TASK DIRECTIONS: Take the line that contains "text [187, 162, 1048, 519]" in the data below and each line after it, through the last, and repeat them unchanged.

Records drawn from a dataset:
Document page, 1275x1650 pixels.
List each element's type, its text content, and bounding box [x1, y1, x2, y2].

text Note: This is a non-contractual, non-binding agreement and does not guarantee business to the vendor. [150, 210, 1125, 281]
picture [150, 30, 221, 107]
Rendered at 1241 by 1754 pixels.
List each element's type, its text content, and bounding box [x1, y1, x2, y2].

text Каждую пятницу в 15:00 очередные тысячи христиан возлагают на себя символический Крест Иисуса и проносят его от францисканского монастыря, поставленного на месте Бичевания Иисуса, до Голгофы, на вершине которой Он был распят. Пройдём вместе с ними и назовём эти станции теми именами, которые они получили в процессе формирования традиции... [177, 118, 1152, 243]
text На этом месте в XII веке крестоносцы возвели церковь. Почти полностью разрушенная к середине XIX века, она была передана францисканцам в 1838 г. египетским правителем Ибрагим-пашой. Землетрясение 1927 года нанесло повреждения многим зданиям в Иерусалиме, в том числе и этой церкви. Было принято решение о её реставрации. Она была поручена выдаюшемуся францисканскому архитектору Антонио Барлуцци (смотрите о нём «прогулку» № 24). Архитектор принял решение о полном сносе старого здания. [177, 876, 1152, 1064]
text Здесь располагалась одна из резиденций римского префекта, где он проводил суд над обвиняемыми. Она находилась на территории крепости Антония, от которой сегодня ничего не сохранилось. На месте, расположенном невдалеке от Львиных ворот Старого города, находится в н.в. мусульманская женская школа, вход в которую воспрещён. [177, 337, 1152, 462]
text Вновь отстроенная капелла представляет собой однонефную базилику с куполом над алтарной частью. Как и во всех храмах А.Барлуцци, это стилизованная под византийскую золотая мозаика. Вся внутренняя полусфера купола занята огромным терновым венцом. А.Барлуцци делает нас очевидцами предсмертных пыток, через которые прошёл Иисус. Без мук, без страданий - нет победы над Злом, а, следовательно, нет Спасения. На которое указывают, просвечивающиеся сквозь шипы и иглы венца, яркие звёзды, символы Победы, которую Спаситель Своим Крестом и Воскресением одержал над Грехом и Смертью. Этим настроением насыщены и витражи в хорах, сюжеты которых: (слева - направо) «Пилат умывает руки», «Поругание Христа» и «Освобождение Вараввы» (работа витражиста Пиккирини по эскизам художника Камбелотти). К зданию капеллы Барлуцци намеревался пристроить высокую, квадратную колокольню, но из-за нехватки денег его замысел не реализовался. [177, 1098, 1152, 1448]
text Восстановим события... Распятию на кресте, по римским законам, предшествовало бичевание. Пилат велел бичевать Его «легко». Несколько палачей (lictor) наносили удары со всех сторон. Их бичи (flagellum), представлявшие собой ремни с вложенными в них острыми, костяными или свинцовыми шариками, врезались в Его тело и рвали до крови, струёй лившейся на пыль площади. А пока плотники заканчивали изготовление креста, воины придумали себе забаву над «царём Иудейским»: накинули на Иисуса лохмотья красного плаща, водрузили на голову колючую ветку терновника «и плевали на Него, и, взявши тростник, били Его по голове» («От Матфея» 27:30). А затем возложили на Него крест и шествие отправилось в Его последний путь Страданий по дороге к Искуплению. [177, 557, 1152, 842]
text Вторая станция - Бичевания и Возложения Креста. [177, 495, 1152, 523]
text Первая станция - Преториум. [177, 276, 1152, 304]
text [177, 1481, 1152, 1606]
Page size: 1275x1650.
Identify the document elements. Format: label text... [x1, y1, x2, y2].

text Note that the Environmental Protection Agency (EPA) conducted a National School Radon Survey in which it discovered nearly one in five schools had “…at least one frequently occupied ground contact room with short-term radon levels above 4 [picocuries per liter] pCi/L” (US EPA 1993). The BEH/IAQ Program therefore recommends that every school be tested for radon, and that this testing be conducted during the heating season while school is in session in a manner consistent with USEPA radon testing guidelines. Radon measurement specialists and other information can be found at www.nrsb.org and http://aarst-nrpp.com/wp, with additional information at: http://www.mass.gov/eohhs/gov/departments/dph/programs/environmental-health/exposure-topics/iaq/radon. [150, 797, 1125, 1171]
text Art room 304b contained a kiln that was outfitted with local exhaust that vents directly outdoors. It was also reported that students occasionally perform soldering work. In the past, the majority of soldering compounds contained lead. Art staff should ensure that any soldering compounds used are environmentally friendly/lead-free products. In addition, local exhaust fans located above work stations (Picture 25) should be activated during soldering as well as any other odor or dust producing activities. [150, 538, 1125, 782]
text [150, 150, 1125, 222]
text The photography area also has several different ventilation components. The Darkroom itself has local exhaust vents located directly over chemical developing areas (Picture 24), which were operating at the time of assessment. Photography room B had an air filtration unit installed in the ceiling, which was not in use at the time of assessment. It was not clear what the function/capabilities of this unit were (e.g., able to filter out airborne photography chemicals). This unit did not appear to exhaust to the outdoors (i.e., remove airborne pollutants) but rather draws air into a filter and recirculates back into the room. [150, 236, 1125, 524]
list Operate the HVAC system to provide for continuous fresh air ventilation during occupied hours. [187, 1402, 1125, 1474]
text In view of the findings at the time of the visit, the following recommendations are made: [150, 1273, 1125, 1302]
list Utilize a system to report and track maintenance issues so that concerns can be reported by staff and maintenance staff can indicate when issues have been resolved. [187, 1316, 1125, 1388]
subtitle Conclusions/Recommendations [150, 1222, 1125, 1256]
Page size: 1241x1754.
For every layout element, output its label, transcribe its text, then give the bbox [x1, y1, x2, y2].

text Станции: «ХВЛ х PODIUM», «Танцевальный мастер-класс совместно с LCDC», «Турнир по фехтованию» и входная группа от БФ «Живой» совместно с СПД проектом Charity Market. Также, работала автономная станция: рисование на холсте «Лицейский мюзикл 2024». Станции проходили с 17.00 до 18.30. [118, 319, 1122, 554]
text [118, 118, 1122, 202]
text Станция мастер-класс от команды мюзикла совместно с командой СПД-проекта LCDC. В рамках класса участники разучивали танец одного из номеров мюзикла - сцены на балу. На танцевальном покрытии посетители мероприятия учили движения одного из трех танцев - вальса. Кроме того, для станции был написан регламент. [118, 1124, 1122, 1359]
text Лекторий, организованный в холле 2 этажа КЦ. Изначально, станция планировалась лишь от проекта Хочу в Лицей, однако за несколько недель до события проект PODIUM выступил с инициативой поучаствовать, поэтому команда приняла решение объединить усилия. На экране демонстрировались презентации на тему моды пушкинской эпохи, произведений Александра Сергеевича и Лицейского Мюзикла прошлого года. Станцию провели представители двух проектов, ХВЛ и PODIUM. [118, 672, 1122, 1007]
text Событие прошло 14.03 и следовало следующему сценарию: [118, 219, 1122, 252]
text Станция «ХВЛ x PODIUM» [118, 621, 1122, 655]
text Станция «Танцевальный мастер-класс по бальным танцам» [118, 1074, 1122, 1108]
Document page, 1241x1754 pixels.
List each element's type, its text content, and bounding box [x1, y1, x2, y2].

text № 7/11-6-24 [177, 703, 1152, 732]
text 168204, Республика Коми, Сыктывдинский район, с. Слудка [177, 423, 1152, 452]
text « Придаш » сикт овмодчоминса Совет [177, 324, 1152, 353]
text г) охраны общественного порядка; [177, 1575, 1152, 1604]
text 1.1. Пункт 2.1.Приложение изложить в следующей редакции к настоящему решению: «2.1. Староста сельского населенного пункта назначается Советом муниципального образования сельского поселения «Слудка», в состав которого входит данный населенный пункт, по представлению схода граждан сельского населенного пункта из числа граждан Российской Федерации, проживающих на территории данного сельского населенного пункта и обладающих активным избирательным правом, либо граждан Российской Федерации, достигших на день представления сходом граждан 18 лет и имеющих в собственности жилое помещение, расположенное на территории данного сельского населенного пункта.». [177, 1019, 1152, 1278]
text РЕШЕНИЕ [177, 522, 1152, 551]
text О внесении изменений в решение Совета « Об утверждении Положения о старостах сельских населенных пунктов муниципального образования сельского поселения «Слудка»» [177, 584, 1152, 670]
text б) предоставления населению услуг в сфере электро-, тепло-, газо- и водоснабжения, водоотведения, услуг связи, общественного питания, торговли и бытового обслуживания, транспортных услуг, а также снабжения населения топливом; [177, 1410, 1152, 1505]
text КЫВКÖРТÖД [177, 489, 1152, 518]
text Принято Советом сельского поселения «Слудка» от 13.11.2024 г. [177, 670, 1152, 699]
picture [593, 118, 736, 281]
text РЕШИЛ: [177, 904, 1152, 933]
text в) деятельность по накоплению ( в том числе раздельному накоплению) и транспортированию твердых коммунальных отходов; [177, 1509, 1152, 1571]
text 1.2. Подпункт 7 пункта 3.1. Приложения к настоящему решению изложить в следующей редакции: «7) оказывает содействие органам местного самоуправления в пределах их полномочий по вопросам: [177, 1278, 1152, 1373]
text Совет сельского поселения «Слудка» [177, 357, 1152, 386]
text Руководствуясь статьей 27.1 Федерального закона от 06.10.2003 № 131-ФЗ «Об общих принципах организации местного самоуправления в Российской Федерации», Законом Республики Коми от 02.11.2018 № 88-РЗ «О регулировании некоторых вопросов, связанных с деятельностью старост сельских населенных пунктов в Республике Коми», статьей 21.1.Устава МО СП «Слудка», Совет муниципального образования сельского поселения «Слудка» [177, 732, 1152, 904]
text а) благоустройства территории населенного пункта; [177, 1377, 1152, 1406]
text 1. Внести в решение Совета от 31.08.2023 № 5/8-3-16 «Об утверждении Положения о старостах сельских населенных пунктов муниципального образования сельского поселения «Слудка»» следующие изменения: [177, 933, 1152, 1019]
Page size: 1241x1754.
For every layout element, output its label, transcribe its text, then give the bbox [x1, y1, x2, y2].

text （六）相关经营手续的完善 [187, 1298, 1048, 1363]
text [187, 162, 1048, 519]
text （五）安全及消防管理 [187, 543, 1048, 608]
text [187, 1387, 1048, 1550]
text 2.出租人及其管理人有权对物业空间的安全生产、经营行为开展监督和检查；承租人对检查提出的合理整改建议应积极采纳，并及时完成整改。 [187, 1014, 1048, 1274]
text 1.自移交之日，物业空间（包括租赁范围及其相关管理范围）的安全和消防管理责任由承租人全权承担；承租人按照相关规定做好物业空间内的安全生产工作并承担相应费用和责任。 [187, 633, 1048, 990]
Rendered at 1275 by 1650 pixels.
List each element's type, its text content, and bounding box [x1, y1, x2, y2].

RESULT OF THIS TASK:
text [187, 162, 1048, 519]
text （五）安全及消防管理 [187, 543, 1048, 608]
text [187, 1387, 1048, 1550]
text 2.出租人及其管理人有权对物业空间的安全生产、经营行为开展监督和检查；承租人对检查提出的合理整改建议应积极采纳，并及时完成整改。 [187, 1014, 1048, 1274]
text 1.自移交之日，物业空间（包括租赁范围及其相关管理范围）的安全和消防管理责任由承租人全权承担；承租人按照相关规定做好物业空间内的安全生产工作并承担相应费用和责任。 [187, 633, 1048, 990]
Rendered at 1275 by 1650 pixels.
List each element's type, its text content, and bounding box [x1, y1, x2, y2].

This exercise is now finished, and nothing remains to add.